Again +18 at Handler_read_rnd_next and +16 on Handler_write (temporary tables are used). Now compare that to SHOW TABLE STATUS:

mysql> show table status like 't1'\G
*************************** 1. row ***************************
           Name: t1
         Engine: InnoDB
        Version: 10
     Row_format: Compact
           Rows: 262651
 Avg_row_length: 33
    Data_length: 8929280
Max_data_length: 0
   Index_length: 17858560
      Data_free: 0
 Auto_increment: NULL
    Create_time: 2008-04-15 16:19:00
    Update_time: NULL
     Check_time: NULL
      Collation: latin1_swedish_ci
       Checksum: NULL
 Create_options:
        Comment: InnoDB free: 527360 kB
1 row in set (0.00 sec)

mysql> show session status like 'Handler%';
+----------------------------+--------+
| Variable_name              | Value  |
+----------------------------+--------+
| Handler_commit             | 21     |
| Handler_delete             | 0      |
| Handler_discover           | 0      |
| Handler_prepare            | 0      |
| Handler_read_first         | 20     |
| Handler_read_key           | 40     |
| Handler_read_next          | 262143 |
| Handler_read_prev          | 0      |
| Handler_read_rnd           | 0      |
| Handler_read_rnd_next      | 262338 |
| Handler_rollback           | 0      |
| Handler_savepoint          | 0      |
| Handler_savepoint_rollback | 0      |
| Handler_update             | 0      |
| Handler_write              | 524457 |
+----------------------------+--------+
15 rows in set (0.00 sec)

Same change in 'Handler_*' values, and table has 262651 or so rows. That's why I think your theory is wrong.

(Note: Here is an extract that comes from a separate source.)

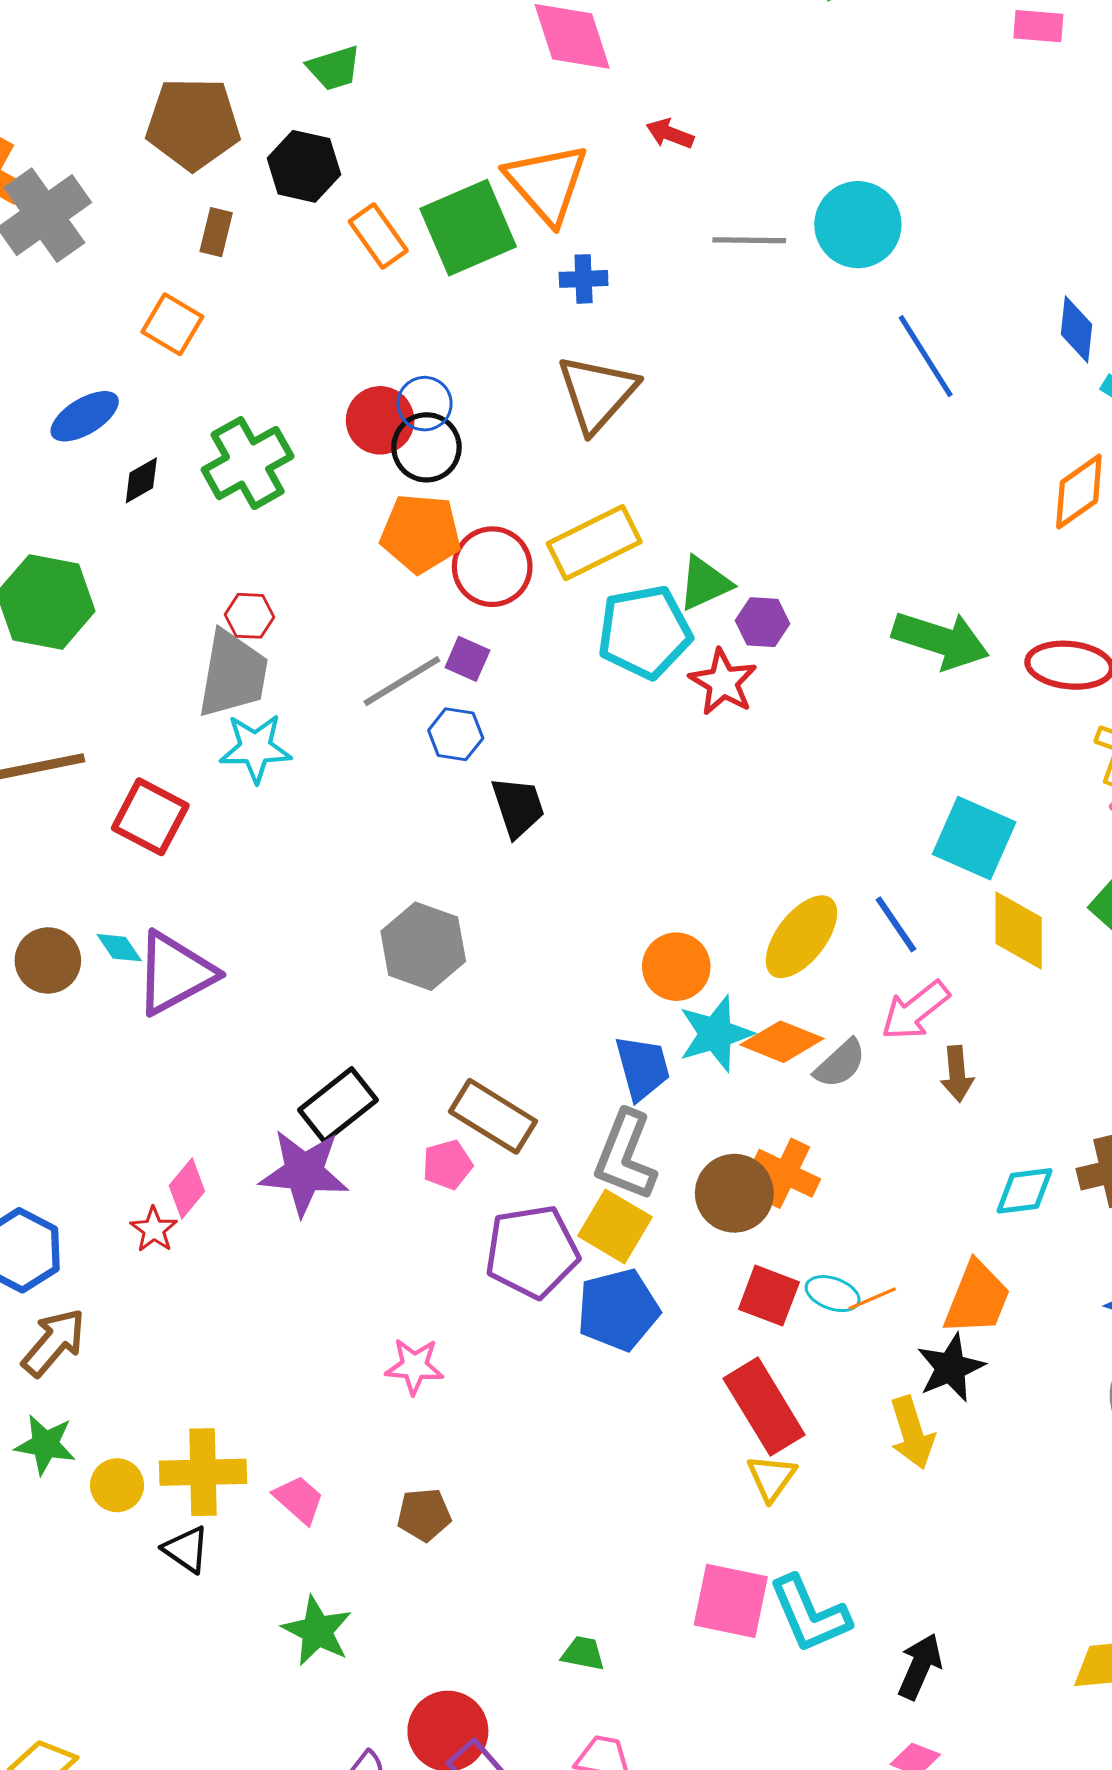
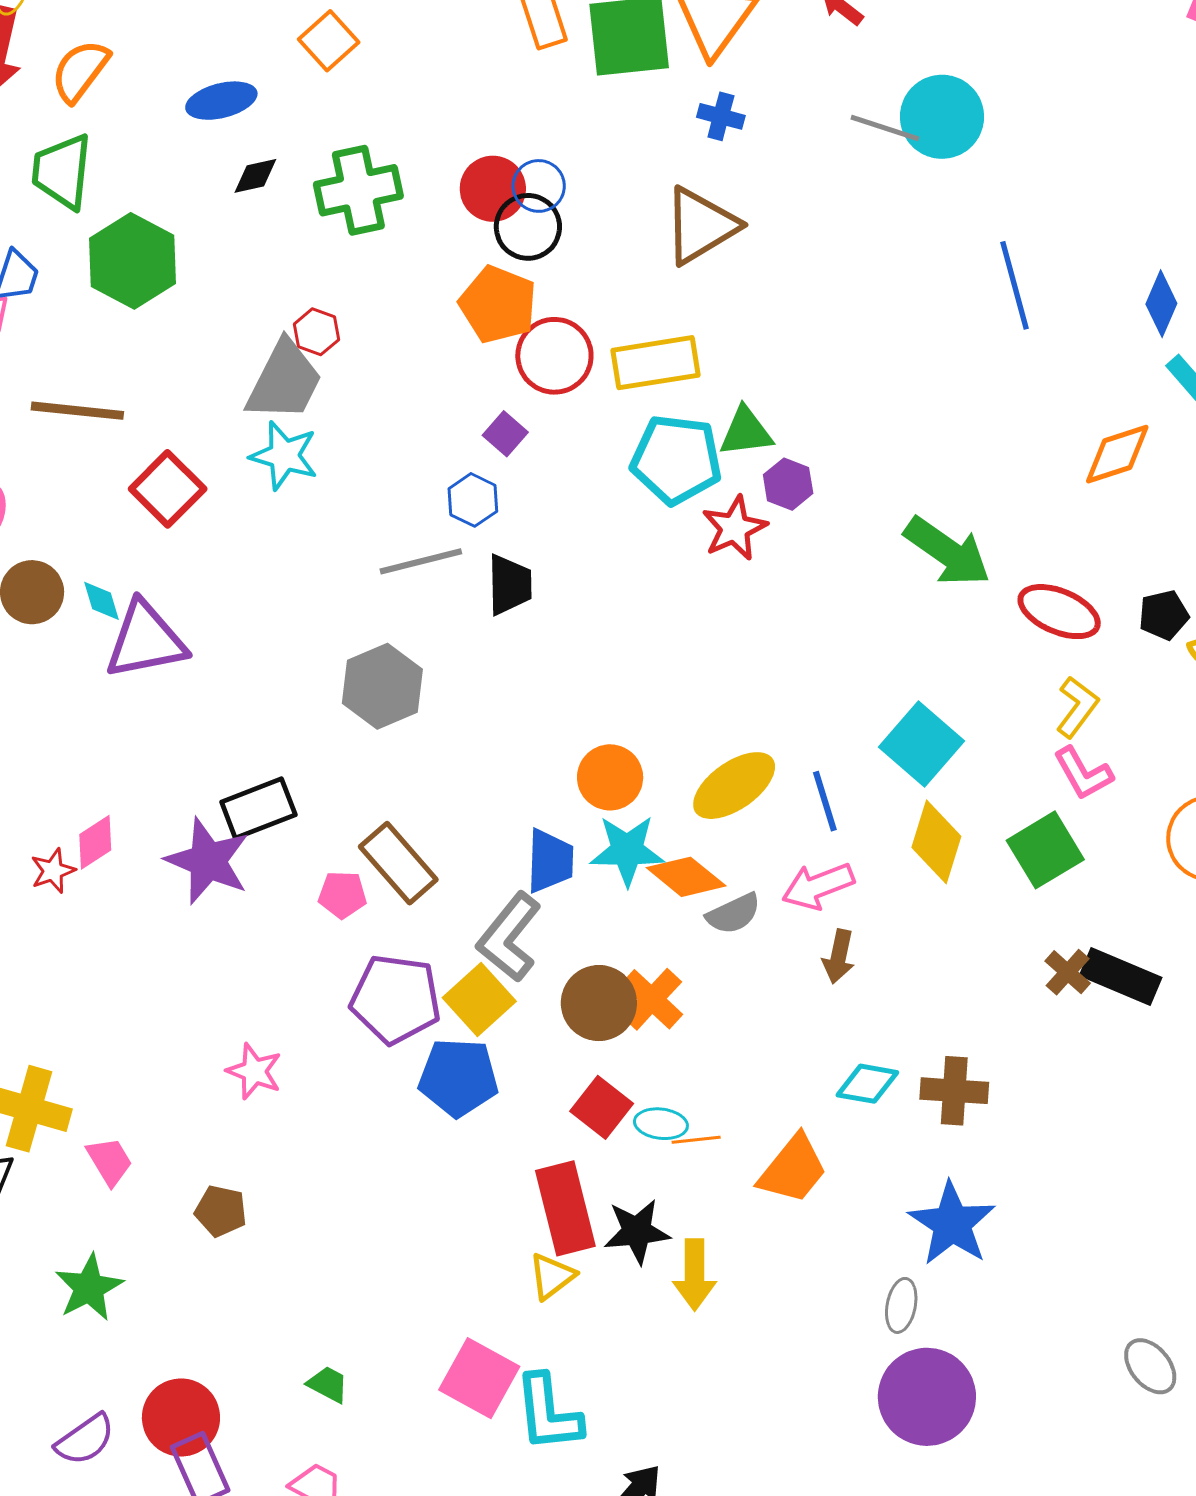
cyan circle: (858, 225) -> (942, 117), moved
gray line: (402, 681) -> (421, 561), moved
cyan ellipse: (833, 1294) -> (661, 1124), turned -30
black star: (951, 1368) -> (637, 1231), moved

The fact that many queries to INFORMATION_SCHEMA are slow with large number of tables is well known (big temporary tables used, no indexes etc) and "To be fixed later", but I doubt this your report explains the real reason for your performance problem.
[14 May 2008 16:40] Peter Laursen
you are probably correct!
row_length issue was my first guess.  I also abandoned that 'theory' myself!

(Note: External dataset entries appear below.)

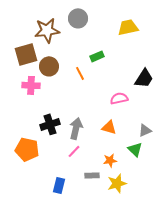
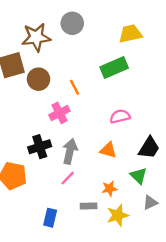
green rectangle: (97, 56) -> (114, 68), moved, size x1.6
black trapezoid: (144, 78) -> (149, 148), moved
pink cross: (31, 85) -> (59, 113), moved, turned -30
gray triangle: (145, 130) -> (150, 203), moved

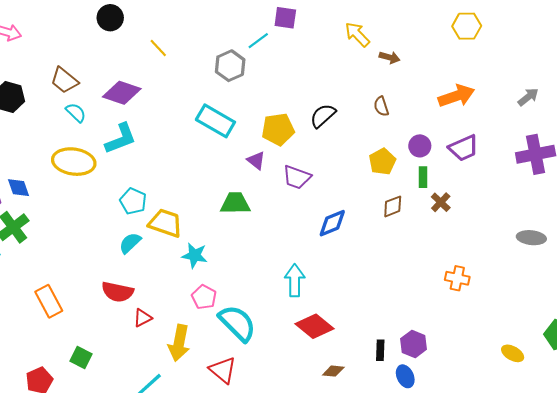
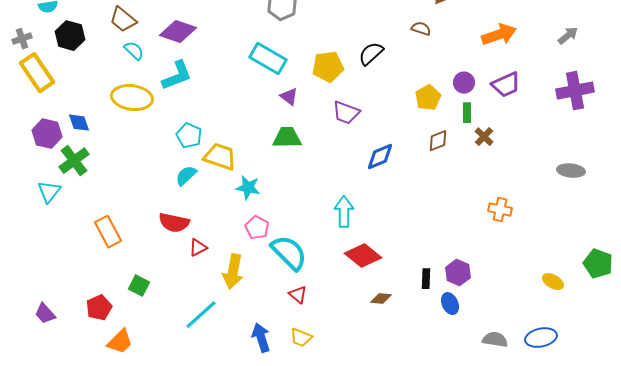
brown semicircle: (381, 106) -> (421, 29), moved, turned 126
purple triangle: (256, 161) -> (289, 97), moved
red triangle: (223, 370) -> (298, 295), moved, size x0.7

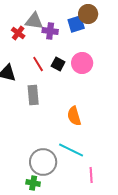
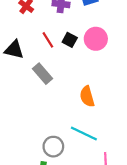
gray rectangle: (33, 95) -> (42, 74), turned -36
gray circle: (43, 162) -> (53, 147), size x0.7

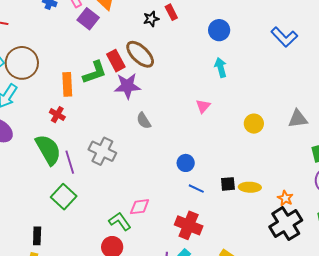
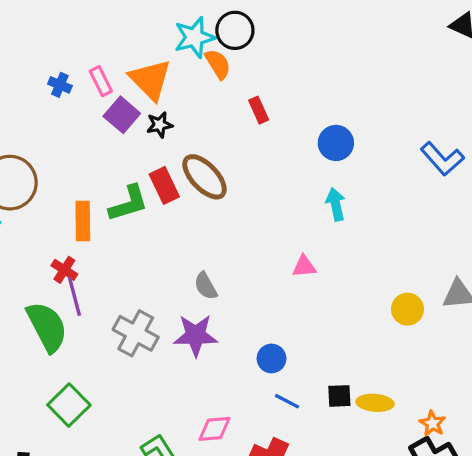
black star: (151, 19) -> (160, 125), moved
purple star: (127, 86) -> (196, 335), moved
pink triangle: (203, 106) -> (304, 266), turned 42
yellow circle: (254, 124) -> (407, 309), moved
purple line: (70, 162) -> (75, 297), moved
pink diamond: (140, 207) -> (215, 429), moved

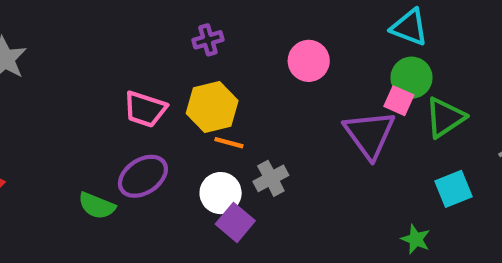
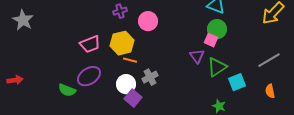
pink circle: (309, 61) -> (148, 21), moved
pink trapezoid: (145, 109) -> (90, 44), turned -40
green triangle: (445, 118) -> (217, 67), moved
purple triangle: (370, 134) -> (197, 56), size x0.6

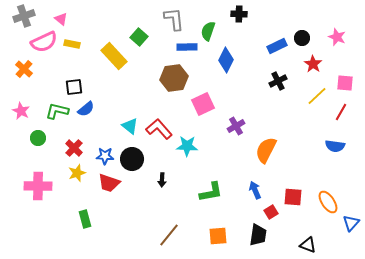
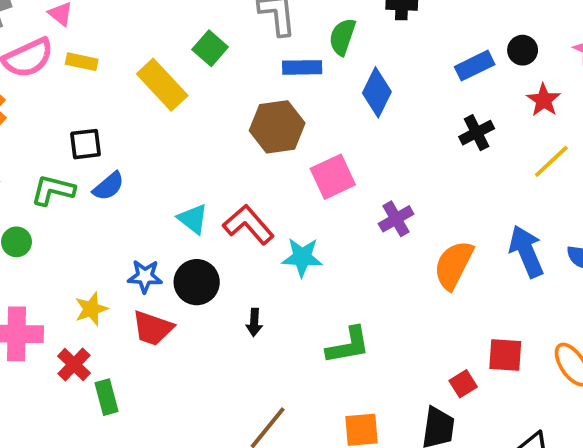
red cross: (74, 148) -> (74, 365), moved
blue arrow: (255, 190) -> (526, 251), moved, size x1.5

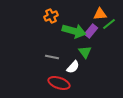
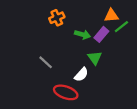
green arrow: (74, 31) -> (82, 34), size x0.6
gray line: (52, 57) -> (46, 62), moved, turned 32

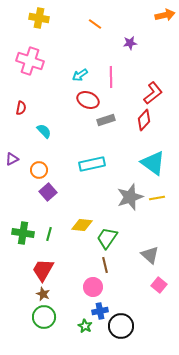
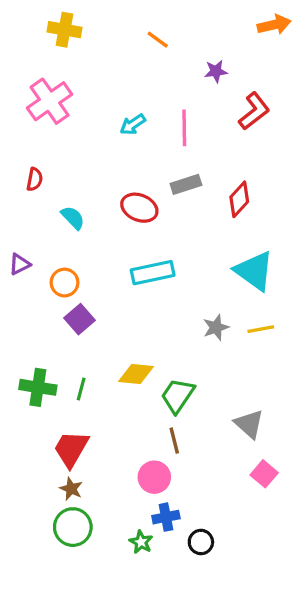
pink cross: (30, 61) -> (50, 101), turned 36
red L-shape: (153, 93) -> (254, 111), moved
red ellipse: (88, 100) -> (139, 208), moved
gray rectangle: (106, 120) -> (186, 184), moved
gray star: (130, 197) -> (216, 327), size x0.6
black circle: (121, 326) -> (201, 542), size x0.6

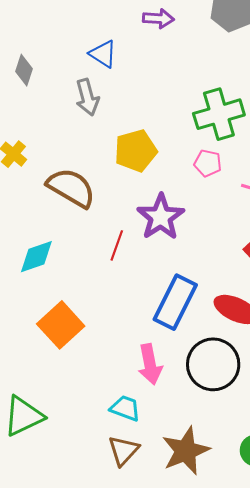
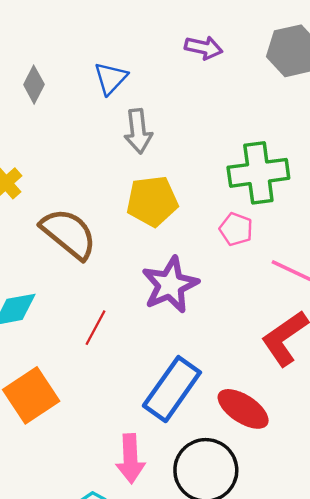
blue triangle: (103, 54) -> (111, 78), moved, turned 32
gray arrow: (87, 97) -> (138, 131), moved
red line: (117, 245) -> (96, 328), moved

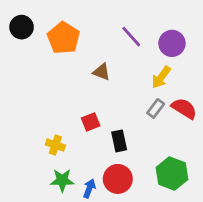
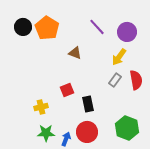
black circle: (22, 27) -> (23, 27), moved
red semicircle: (184, 108) -> (136, 80), turned 48
yellow cross: (55, 145) -> (41, 107), turned -32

I summarized like this in my last post:

"With InnoDB there is no appropriate way to get 'DDL-only' information for all tables from
a database.  

1) SHOW TABLE STATUS is slow (because row_count is slow with InnoDB) 
2) and SELECT from I_S is not appropriate because I_S organisation is not appropriate (you
will need to query both .tables, .table_constraints and .columns tables) and besides
retrieving data for more objects (like for more tables in .tables table) in one query is
slow.

InnoDB should solve this, or a 'DDL-only variant' of SHOW TABLE STATUS should be
implemented or I_S for tables should be (what I would think is out of question!)
completely reorganised (and perform better)!"

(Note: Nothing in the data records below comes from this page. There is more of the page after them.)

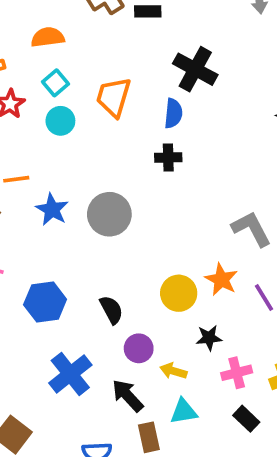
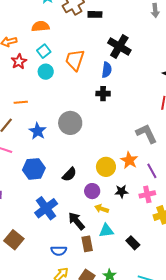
blue star: (52, 209) -> (38, 131), moved
black semicircle: (111, 310) -> (69, 174), turned 70
purple circle: (139, 348) -> (92, 191), moved
pink cross: (237, 373) -> (147, 194), moved
black rectangle: (246, 419) -> (133, 243), moved

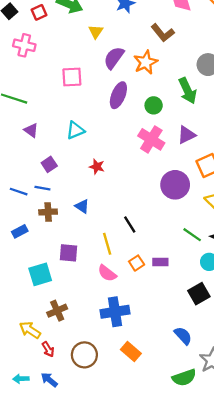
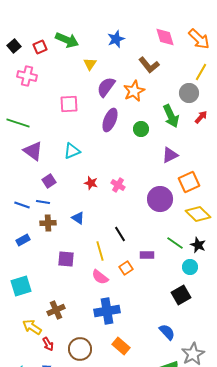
purple triangle: (31, 130) -> (33, 151), size x1.5
pink cross: (151, 139) -> (118, 185), moved, size x0.6
purple rectangle: (160, 262) -> (147, 255), moved
cyan square: (40, 274) -> (21, 286), moved

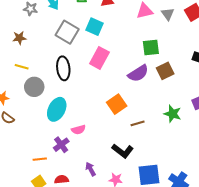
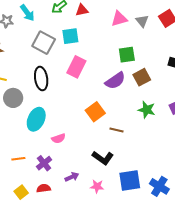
cyan square: (94, 27) -> (70, 36), turned -30
green star: (173, 114) -> (147, 110), moved
brown line: (138, 123) -> (117, 130), turned 32
purple cross: (61, 145) -> (44, 163), moved
orange line: (40, 159) -> (18, 159), moved
purple arrow: (91, 169) -> (72, 177), turned 96

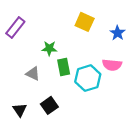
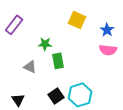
pink semicircle: (112, 65) -> (108, 50), moved
cyan hexagon: (88, 78) -> (80, 95), moved
black square: (49, 105) -> (56, 96), moved

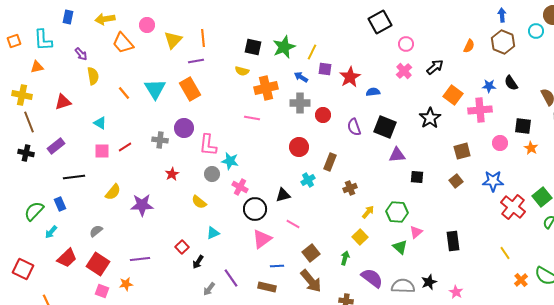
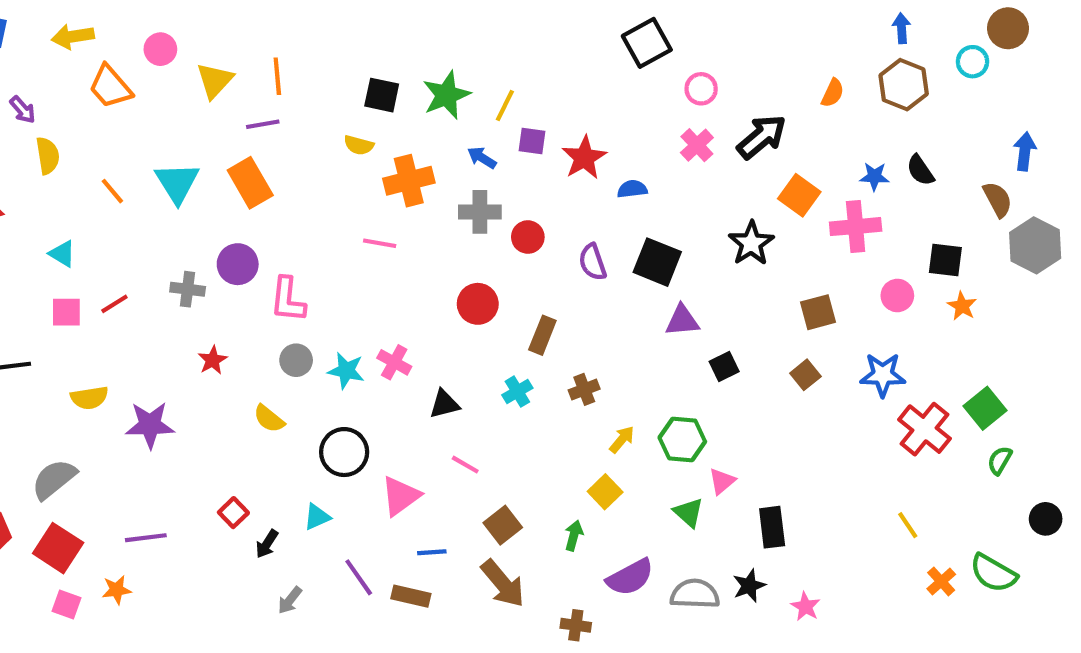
black arrow: (435, 67) -> (762, 137), size x1.4
cyan star: (230, 161) -> (346, 371), moved
black square: (417, 177) -> (724, 366), turned -32
cyan cross: (308, 180) -> (517, 392), moved
pink cross: (240, 187) -> (394, 362), moved
yellow semicircle: (113, 192) -> (89, 398), turned 42
black circle: (255, 209) -> (344, 452), moved
gray semicircle: (96, 231) -> (54, 479), size x1.6
cyan triangle: (213, 233) -> (317, 517), moved
black rectangle: (453, 241) -> (772, 527), moved
purple line: (231, 278) -> (359, 577), moved
purple semicircle: (372, 278) -> (630, 577), turned 115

I changed the synopsis and category accordingly.
[23 Jun 2008 17:38] Heikki Tuuri
Assigning this feature request to Vasil.
[31 Jul 2012 20:36] MySQL Verification Team
Hi Peter!

--innodb-stats-on-metadata=0 will help speed up I_S and SHOW statements for innodb tables.
http://dev.mysql.com/doc/refman/5.5/en/innodb-parameters.html#sysvar_innodb_stats_on_metad...
[31 Jul 2012 21:09] Peter Laursen
@Shane .. Holy Cow .. what should I use this information for as it arrives 4 years too late? 

Is the report still 'Open', is it 'Verified' or is it 'Closed' with reference to specified improvements in server versions release since?
[27 Dec 2012 19:32] MySQL Verification Team
Let's close it.  5.5 and 5.6 can hardly be compared to 5.0 anymore, as many improvements have been made.  Also, options to control the stats collection should have helped already.